Слова, приходившие на ум, были самые простые и самые для меня необходимые — комната, темнота, окно, опять темнота, опять комната:
В темной комнате горит окно.
Отчего так в комнате темно?
Я один лежу, лежу, лежу,
Я сквозь сон на темный мир гляжу.
Бесконечное число раз я повторял — лежу, лежу лежу, вслушивался в заунывное жужжание слов, они преображались, теряли свой повседневный смысл, их магическая сущность выбиралась из оболочки букв. Вскоре я перестал понимать, где слова, где темная музыка моей бессонницы, я готов был плакать и кричать, мучительное наслаждение охватывало меня, все рушилось, все гибло, уже в полусне, на самой грани грядущего мрака я продолжал повторять:
Я один лежу, лежу, лежу,
Я сквозь сон на темный мир гляжу.
День ото дня я все крепче и глубже втягивался в жизнь Рейснеров. Когда через несколько месяцев, весной, решался вопрос, где я буду проводить лето, и меня хотели взять домой на Черную речку, я приложил все возможные усилия для того, чтобы убедить отца не брать меня. Отец был удивлен и, быть может, даже несколько обижен, но я с таким жаром убеждал его, что в настоящую минуту мне необходимо остаться у Рейснеров, что он в конце концов уступил. Когда мы в мае 1913 года уехали на берег Рижского залива, в Ассерн, произошло событие, окончательно привязавшее меня к Екатерине Александровне: я тяжело заболел, схватив крупозное воспаление легких, впоследствии осложнившееся гнойным плевритом. Пять дней я был при смерти, но с невероятной заботливостью и вниманием, совершенно забыв об еде и об отдыхе, Екатерина Александровна выходила меня, как бы наново родила, вернув мне потерянную было жизнь. Вероятно, в это же время и она меня почувствовала родным и близким, своим младшим сыном.
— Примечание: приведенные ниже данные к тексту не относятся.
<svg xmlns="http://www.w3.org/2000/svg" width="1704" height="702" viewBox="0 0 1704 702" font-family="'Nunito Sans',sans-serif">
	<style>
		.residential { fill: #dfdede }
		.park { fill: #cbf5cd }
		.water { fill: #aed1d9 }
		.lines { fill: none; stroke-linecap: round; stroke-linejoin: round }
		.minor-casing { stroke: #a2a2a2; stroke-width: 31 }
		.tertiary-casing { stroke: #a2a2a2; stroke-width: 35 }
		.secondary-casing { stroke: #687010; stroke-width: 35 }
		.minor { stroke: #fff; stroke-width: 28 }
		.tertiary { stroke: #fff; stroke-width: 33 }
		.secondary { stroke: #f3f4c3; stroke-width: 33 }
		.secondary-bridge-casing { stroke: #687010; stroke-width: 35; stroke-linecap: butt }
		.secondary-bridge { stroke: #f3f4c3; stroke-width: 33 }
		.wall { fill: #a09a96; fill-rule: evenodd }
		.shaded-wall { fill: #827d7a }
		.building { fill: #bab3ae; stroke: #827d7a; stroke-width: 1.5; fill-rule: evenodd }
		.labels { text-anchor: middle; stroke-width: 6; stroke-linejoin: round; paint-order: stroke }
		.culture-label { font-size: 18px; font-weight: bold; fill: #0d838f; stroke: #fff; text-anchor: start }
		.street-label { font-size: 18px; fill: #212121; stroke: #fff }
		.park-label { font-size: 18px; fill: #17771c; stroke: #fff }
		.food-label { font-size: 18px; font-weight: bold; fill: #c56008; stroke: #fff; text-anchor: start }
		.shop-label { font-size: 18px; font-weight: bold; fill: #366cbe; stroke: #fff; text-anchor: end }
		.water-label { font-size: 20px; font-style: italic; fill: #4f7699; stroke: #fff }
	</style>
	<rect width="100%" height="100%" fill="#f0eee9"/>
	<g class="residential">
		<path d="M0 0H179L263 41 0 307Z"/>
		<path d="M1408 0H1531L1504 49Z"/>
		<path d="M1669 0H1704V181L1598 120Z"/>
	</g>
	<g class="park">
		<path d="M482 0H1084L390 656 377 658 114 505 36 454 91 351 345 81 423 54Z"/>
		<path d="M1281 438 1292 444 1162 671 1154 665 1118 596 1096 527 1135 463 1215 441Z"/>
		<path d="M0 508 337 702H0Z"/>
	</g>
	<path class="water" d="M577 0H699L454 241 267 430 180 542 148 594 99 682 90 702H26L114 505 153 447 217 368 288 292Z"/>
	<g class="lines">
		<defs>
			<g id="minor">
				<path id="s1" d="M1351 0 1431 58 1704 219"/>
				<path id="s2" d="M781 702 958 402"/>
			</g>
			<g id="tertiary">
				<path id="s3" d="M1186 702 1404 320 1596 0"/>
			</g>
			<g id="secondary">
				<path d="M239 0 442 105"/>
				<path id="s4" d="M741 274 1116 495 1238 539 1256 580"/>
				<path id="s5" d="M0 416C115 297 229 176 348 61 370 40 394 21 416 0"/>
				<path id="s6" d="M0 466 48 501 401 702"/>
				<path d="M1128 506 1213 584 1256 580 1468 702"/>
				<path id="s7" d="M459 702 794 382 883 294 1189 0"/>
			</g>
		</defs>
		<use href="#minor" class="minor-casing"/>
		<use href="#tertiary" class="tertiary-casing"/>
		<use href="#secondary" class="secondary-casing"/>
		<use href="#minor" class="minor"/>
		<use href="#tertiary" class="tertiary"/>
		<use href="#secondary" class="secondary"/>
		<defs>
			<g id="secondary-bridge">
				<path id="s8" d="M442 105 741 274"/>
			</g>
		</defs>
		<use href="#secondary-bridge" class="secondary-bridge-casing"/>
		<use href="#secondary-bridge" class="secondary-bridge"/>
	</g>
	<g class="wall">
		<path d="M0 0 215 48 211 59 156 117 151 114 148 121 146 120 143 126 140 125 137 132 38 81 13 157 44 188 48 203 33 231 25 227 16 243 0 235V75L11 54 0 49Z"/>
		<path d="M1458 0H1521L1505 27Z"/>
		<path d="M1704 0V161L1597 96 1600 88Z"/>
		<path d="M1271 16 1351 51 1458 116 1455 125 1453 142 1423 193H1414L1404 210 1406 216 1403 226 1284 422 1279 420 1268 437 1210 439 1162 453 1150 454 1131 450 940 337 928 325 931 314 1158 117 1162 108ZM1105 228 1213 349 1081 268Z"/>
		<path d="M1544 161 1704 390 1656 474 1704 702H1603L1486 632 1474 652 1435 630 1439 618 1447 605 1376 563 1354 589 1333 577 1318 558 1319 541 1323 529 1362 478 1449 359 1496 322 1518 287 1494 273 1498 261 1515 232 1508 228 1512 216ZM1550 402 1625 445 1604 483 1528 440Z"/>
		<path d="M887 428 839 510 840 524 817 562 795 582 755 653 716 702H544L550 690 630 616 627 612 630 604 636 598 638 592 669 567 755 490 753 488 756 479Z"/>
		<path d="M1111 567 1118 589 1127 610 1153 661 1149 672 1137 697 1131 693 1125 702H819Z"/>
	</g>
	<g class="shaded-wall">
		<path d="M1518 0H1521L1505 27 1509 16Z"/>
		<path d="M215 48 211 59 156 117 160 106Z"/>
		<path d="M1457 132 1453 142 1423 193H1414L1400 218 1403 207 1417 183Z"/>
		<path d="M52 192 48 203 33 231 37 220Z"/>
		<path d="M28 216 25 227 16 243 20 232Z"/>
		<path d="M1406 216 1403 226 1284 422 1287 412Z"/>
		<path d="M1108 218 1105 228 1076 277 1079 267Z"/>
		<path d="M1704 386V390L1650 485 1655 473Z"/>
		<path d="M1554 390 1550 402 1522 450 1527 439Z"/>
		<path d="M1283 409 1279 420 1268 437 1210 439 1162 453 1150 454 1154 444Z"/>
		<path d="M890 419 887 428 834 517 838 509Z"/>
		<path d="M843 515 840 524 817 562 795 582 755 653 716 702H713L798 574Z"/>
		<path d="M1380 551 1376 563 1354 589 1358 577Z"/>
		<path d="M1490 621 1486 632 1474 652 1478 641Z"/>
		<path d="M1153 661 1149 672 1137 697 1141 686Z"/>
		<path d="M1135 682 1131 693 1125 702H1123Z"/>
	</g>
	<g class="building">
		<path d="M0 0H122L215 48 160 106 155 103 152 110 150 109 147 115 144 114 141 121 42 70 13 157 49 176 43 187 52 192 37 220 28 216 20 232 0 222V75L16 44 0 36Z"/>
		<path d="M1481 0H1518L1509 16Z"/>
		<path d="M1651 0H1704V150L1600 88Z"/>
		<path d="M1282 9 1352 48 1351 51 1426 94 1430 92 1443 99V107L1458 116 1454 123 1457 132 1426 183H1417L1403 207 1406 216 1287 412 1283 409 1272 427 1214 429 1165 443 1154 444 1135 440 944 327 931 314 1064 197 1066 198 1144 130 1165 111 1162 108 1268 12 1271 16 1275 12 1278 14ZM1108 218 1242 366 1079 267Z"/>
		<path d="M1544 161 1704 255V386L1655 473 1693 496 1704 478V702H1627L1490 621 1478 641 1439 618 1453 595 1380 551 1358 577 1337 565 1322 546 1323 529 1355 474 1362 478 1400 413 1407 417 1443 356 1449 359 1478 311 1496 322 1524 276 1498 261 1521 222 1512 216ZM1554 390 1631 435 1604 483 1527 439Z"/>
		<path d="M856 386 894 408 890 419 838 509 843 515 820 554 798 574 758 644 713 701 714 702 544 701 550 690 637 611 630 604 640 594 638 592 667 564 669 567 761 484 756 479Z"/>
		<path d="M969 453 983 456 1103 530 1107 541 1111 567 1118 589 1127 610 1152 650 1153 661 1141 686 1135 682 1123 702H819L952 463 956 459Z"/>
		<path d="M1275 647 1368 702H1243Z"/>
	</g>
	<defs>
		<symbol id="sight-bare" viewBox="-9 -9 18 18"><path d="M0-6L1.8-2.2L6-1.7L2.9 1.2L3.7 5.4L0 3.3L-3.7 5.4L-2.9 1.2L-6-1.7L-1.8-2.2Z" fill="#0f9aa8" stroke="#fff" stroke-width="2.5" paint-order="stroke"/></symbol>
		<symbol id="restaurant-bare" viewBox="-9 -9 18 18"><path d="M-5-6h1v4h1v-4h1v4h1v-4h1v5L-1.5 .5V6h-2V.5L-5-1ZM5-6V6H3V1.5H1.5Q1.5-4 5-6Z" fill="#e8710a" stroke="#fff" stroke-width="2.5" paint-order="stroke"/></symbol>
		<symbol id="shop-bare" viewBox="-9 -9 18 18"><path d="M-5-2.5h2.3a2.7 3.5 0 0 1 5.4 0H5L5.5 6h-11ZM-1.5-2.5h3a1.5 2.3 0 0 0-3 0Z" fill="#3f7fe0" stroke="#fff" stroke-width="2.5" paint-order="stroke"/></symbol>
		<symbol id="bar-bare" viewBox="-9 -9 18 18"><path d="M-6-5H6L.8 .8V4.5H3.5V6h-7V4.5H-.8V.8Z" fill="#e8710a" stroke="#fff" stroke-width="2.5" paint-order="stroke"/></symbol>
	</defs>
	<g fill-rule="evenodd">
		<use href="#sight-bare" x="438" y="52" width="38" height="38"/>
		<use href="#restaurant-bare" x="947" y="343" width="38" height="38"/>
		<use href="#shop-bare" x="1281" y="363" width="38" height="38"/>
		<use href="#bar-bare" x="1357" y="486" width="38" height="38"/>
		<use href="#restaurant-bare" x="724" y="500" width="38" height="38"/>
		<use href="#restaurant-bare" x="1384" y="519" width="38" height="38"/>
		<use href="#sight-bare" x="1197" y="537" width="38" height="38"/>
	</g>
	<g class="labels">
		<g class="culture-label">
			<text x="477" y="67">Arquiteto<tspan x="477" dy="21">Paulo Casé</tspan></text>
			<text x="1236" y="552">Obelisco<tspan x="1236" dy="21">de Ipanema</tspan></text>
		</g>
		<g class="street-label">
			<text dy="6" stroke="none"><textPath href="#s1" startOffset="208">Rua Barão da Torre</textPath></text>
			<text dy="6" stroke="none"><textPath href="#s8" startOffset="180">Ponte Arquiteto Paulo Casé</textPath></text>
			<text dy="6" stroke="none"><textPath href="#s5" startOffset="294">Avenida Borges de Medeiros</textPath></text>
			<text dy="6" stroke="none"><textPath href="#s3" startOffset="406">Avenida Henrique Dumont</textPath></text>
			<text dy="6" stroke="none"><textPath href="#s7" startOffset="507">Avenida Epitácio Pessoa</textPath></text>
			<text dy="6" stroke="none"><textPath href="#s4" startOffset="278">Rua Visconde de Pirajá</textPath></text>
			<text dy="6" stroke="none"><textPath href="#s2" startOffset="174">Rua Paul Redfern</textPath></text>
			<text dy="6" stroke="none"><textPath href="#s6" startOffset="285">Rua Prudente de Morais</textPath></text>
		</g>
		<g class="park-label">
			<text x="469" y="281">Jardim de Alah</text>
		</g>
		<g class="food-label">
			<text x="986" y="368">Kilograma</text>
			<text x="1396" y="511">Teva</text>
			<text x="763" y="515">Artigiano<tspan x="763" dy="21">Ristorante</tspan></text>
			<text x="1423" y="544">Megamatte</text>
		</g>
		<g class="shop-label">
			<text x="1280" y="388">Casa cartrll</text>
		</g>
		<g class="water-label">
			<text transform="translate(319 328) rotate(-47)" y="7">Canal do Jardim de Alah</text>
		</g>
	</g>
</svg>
Я помню белые пятна мокрых простынь, развешенных в комнате, — они окружали меня плоскими, двухмерными призраками, наклоняясь к самому моему лицу, душили, холодные, скользкие. Помню, как поднимались у меня ноги — все выше и выше, как оставалась неподвижной голова, приклеенная к твердой, каменной подушке. Сквозь приторный запах лекарств, от которого начинала кружиться комната и вязкая тошнота подступала к самому горлу, сквозь мягкую мглу, окружавшую меня, проступала рука, клавшая мне на голову лед в резиновом влажном мешке.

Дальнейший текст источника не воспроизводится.